▸ AIM OF THE TASK
Quote every line below word for word.

[Stored data entries]
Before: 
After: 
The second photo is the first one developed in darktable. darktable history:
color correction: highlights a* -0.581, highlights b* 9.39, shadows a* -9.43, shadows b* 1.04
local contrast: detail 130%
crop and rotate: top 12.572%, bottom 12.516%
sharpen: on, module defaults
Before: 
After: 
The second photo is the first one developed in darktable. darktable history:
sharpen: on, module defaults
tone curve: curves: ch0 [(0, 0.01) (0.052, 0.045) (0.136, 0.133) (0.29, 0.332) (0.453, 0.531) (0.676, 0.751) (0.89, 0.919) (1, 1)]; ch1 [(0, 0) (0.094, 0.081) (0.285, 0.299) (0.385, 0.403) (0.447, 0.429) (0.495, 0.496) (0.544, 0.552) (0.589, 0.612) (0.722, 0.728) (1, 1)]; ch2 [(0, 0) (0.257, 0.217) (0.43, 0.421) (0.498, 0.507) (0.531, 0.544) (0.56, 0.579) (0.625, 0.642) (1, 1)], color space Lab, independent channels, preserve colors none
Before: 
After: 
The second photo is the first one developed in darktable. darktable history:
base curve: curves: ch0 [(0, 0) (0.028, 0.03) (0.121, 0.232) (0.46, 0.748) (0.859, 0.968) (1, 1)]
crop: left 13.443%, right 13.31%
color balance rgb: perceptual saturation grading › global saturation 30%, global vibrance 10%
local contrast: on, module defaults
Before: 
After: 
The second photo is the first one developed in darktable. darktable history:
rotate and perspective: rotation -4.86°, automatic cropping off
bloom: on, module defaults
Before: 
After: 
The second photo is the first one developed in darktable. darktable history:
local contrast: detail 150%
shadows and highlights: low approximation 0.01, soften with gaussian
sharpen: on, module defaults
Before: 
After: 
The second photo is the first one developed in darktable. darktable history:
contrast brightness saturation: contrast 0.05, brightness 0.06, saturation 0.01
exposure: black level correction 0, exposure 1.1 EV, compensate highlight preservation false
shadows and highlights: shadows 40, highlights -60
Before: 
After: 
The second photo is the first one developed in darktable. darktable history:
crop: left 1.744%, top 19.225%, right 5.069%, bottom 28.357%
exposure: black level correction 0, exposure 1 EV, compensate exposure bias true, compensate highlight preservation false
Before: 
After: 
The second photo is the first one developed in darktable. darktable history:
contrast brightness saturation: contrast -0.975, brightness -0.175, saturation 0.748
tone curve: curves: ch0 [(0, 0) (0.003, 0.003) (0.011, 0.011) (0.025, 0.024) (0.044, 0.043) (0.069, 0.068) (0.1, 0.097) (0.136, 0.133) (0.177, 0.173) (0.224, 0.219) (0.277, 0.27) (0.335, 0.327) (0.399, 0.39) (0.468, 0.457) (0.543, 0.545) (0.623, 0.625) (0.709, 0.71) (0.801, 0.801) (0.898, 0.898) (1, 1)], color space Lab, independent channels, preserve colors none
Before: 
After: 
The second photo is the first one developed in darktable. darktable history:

▸ ANSWER TO THE TASK
Before: 
After: 
The second photo is the first one developed in darktable. darktable history:
color correction: highlights a* -0.581, highlights b* 9.39, shadows a* -9.43, shadows b* 1.04
local contrast: detail 130%
crop and rotate: top 12.572%, bottom 12.516%
sharpen: on, module defaults
Before: 
After: 
The second photo is the first one developed in darktable. darktable history:
sharpen: on, module defaults
tone curve: curves: ch0 [(0, 0.01) (0.052, 0.045) (0.136, 0.133) (0.29, 0.332) (0.453, 0.531) (0.676, 0.751) (0.89, 0.919) (1, 1)]; ch1 [(0, 0) (0.094, 0.081) (0.285, 0.299) (0.385, 0.403) (0.447, 0.429) (0.495, 0.496) (0.544, 0.552) (0.589, 0.612) (0.722, 0.728) (1, 1)]; ch2 [(0, 0) (0.257, 0.217) (0.43, 0.421) (0.498, 0.507) (0.531, 0.544) (0.56, 0.579) (0.625, 0.642) (1, 1)], color space Lab, independent channels, preserve colors none
Before: 
After: 
The second photo is the first one developed in darktable. darktable history:
base curve: curves: ch0 [(0, 0) (0.028, 0.03) (0.121, 0.232) (0.46, 0.748) (0.859, 0.968) (1, 1)]
crop: left 13.443%, right 13.31%
color balance rgb: perceptual saturation grading › global saturation 30%, global vibrance 10%
local contrast: on, module defaults
Before: 
After: 
The second photo is the first one developed in darktable. darktable history:
rotate and perspective: rotation -4.86°, automatic cropping off
bloom: on, module defaults
Before: 
After: 
The second photo is the first one developed in darktable. darktable history:
local contrast: detail 150%
shadows and highlights: low approximation 0.01, soften with gaussian
sharpen: on, module defaults
Before: 
After: 
The second photo is the first one developed in darktable. darktable history:
contrast brightness saturation: contrast 0.05, brightness 0.06, saturation 0.01
exposure: black level correction 0, exposure 1.1 EV, compensate highlight preservation false
shadows and highlights: shadows 40, highlights -60
Before: 
After: 
The second photo is the first one developed in darktable. darktable history:
crop: left 1.744%, top 19.225%, right 5.069%, bottom 28.357%
exposure: black level correction 0, exposure 1 EV, compensate exposure bias true, compensate highlight preservation false
Before: 
After: 
The second photo is the first one developed in darktable. darktable history:
contrast brightness saturation: contrast -0.975, brightness -0.175, saturation 0.748
tone curve: curves: ch0 [(0, 0) (0.003, 0.003) (0.011, 0.011) (0.025, 0.024) (0.044, 0.043) (0.069, 0.068) (0.1, 0.097) (0.136, 0.133) (0.177, 0.173) (0.224, 0.219) (0.277, 0.27) (0.335, 0.327) (0.399, 0.39) (0.468, 0.457) (0.543, 0.545) (0.623, 0.625) (0.709, 0.71) (0.801, 0.801) (0.898, 0.898) (1, 1)], color space Lab, independent channels, preserve colors none
Before: 
After: 
The second photo is the first one developed in darktable. darktable history:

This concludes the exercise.